Nachteilsausgleich

  • Also ich möchte hier mal eine Frage loswerden zum Thema :
    Behinderungen in der Schule.


    Es gibt ja den Passus "Nachteilsausgleich" in fast allen Schulgesetzen.


    Je nach Engagement, Laune oder ich weiß nicht so genau wie es bemessen wird, wird dieser Passus angewendet auf


    a) körperliche Beeinträchtigung
    b) Lernbehinderungen


    In allen vorstellbaren Abstufungen.


    Ich kenne Fälle, da läuft ein ADS Kind unter Nachteilsausgleich.
    Genauso aber auch sehbehinderte Kinder.
    Oder autistische Kinder.Oder einfach nur LRS.
    Aber nicht Dyskalkulie, die gibt es nämlich nicht.
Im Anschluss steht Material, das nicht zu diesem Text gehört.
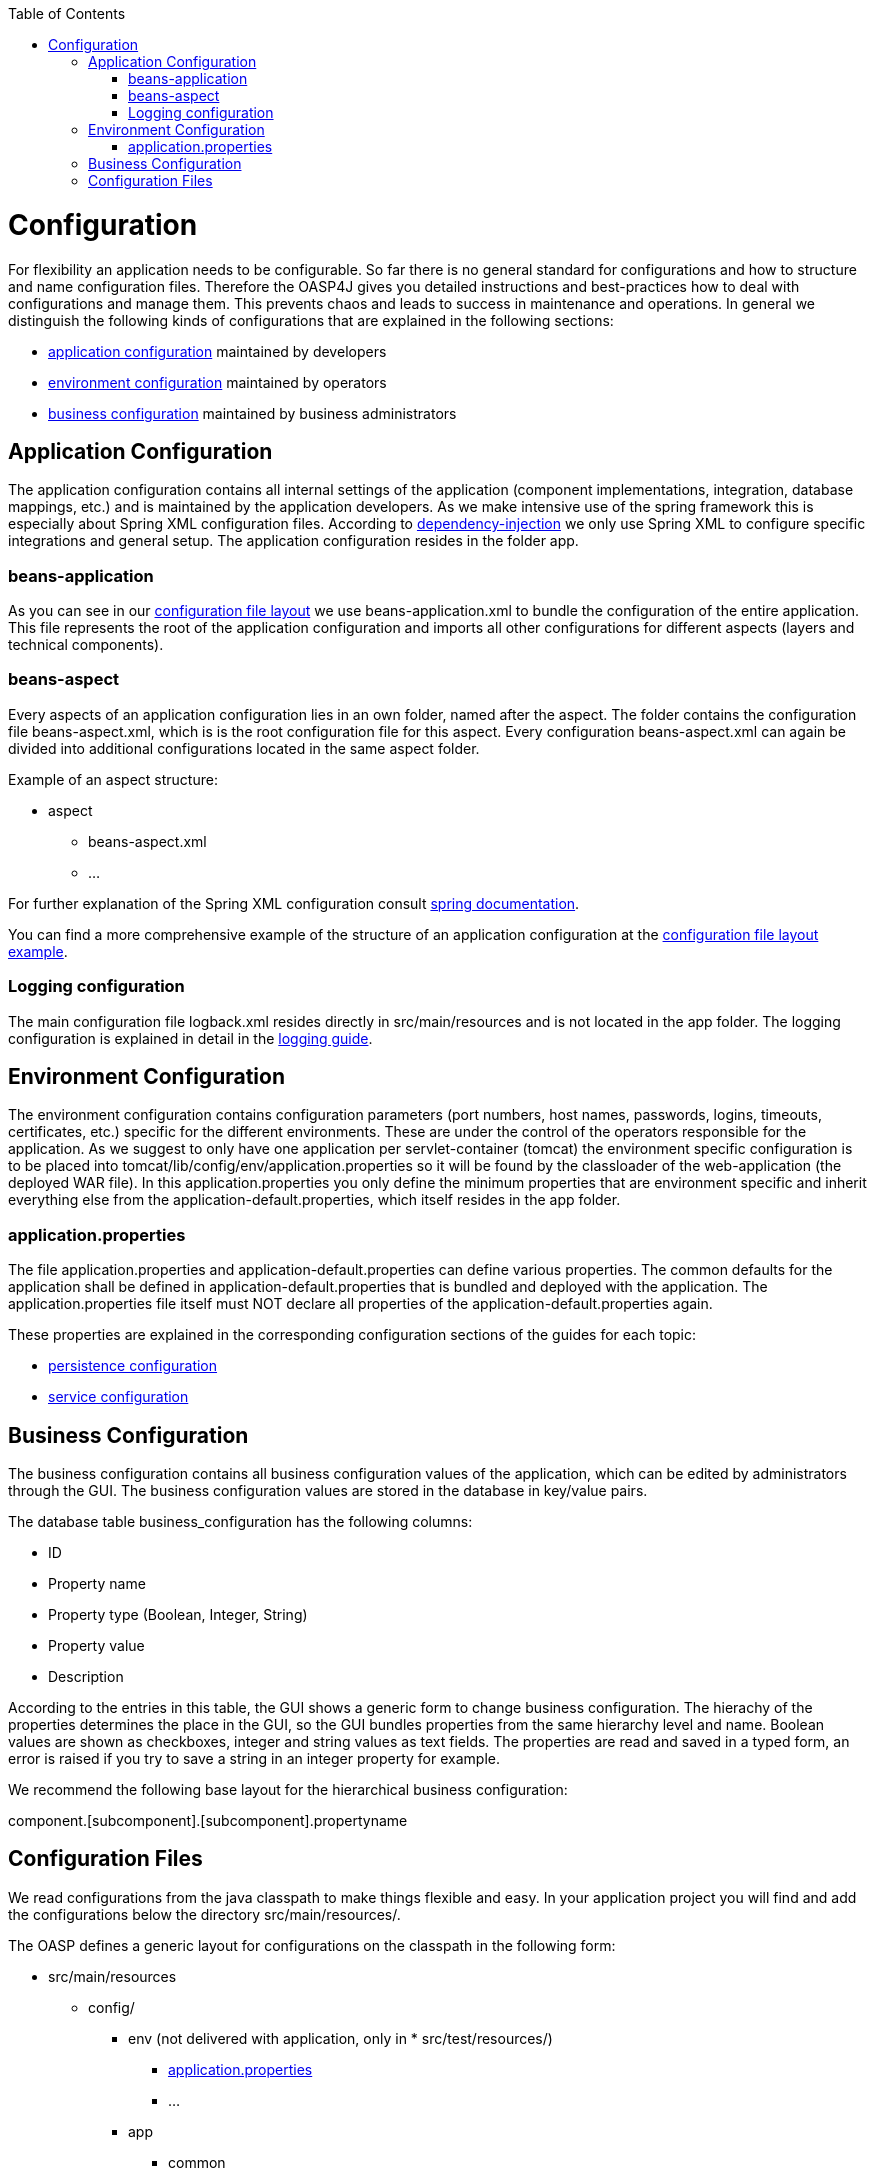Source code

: :toc:

toc::[]

= Configuration

For flexibility an application needs to be configurable. So far there is no general standard for configurations and how to structure and name configuration files. Therefore the OASP4J gives you detailed instructions and best-practices how to deal with configurations and manage them. This prevents chaos and leads to success in maintenance and operations.
In general we distinguish the following kinds of configurations that are explained in the following sections:

* xref:application-configuration[application configuration] maintained by developers
* xref:environment-configuration[environment configuration] maintained by operators
* xref:business-configuration[business configuration] maintained by business administrators

== Application Configuration
The application configuration contains all internal settings of the application (component implementations, integration, database mappings, etc.) and is maintained by the application developers.
As we make intensive use of the spring framework this is especially about Spring XML configuration files. According to link:guide-dependency-injection[dependency-injection] we only use Spring XML to configure specific integrations and general setup. The application configuration resides in the folder +app+. 

=== beans-application
As you can see in our xref:configuration-files[configuration file layout] we use +beans-application.xml+ to bundle the configuration of the entire application. This file represents the root of the application configuration and imports all other configurations for different aspects (layers and technical components).

=== beans-aspect
Every aspects of an application configuration lies in an own folder, named after the aspect. The folder contains the configuration file +beans-aspect.xml+, which is is the root configuration file for this aspect. Every configuration +beans-aspect.xml+ can again be divided into additional configurations located in the same +aspect+ folder. 

Example of an aspect structure:

* +aspect+
** +beans-aspect.xml+
** ...

For further explanation of the Spring XML configuration consult http://docs.spring.io/spring-framework/docs/current/spring-framework-reference/html/beans.html#beans-factory-metadata[spring documentation].

You can find a more comprehensive example of the structure of an application configuration at the xref:configuration-files[configuration file layout example].

=== Logging configuration
The main configuration file +logback.xml+ resides directly in +src/main/resources+ and is not located in the +app+ folder. The logging configuration is explained in detail in the link:guide-logging#configuration[logging guide]. 

== Environment Configuration
The environment configuration contains configuration parameters (port numbers, host names, passwords, logins, timeouts, certificates, etc.) specific for the different environments. These are under the control of the operators responsible for the application.
As we suggest to only have one application per servlet-container (tomcat) the environment specific configuration is to be placed into +tomcat/lib/config/env/application.properties+ so it will be found by the classloader of the web-application (the deployed WAR file). In this +application.properties+ you only define the minimum properties that are environment specific and inherit everything else from the +application-default.properties+, which itself resides in the +app+ folder.

=== application.properties
The file +application.properties+ and +application-default.properties+ can define various properties. The common defaults for the application shall be defined in +application-default.properties+ that is bundled and deployed with the application. The +application.properties+ file itself must NOT declare all properties of the +application-default.properties+ again.

These properties are explained in the corresponding configuration sections of the guides for each topic:

* link:guide-dataaccess-layer#database-system-and-access[persistence configuration]
* link:guide-service-layer#jax-rs-configuration[service configuration]

== Business Configuration
The business configuration contains all business configuration values of the application, which can be edited by administrators through the GUI. The business configuration values are stored in the database in key/value pairs.

The database table +business_configuration+ has the following columns:

* ID
* Property name
* Property type (Boolean, Integer, String)
* Property value
* Description

According to the entries in this table, the GUI shows a generic form to change business configuration. The hierachy of the properties determines the place in the GUI, so the GUI bundles properties from the same hierarchy level and name. Boolean values are shown as checkboxes, integer and string values as text fields. The properties are read and saved in a typed form, an error is raised if you try to save a string in an integer property for example.

We recommend the following base layout for the hierarchical business configuration:

+component.[subcomponent].[subcomponent].propertyname+

== Configuration Files
We read configurations from the java classpath to make things flexible and easy. In your application project you will find and add the configurations below the directory +src/main/resources/+.

The OASP defines a generic layout for configurations on the classpath in the following form:

* +src/main/resources+
** +config/+
*** +env+ (not delivered with application, only in * +src/test/resources/+)
**** xref:application.properties[+application.properties+]
**** ...
*** +app+
**** +common+
***** +beans-common.xml+
***** ...
**** +logic+
***** +beans-logic.xml+
***** ...
**** link:guide-dataaccess-layer#database-configuration[+persistence+]
***** +beans-jpa.xml+
***** +beans-persistence.xml+
***** +NamedQueries.xml+
***** ...
**** +security+
***** link:https://github.com/oasp/oasp4j/wiki/guide-security#access-control-schema[+access-control-schema.xml+]
***** +beans-security.xml+
***** ...
**** +beans-application.xml+
**** xref:application.properties[+application-default.properties+]
**** ...
** +logback.xml+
    Ich wüsste jetzt gerne mal :


    Wer stellt den Bedarf an Nachteilsausgleich fest?
    Gibt es verbindliche Regelungen?
    Wie setzt ihr den Nachteilsausgleich um?
    Gibt es Handlungsanweisungen dazu?



    Kennt sich da einer aus hier?

  • Hallo Childsun,



    So willkürlich, wie es zunächst scheinen mag, ist es nicht. Der Nachteilsausgleich gilt für alle Schüler mit Behinderungen bzw. mit sonderpädagogischem Förderbedarf.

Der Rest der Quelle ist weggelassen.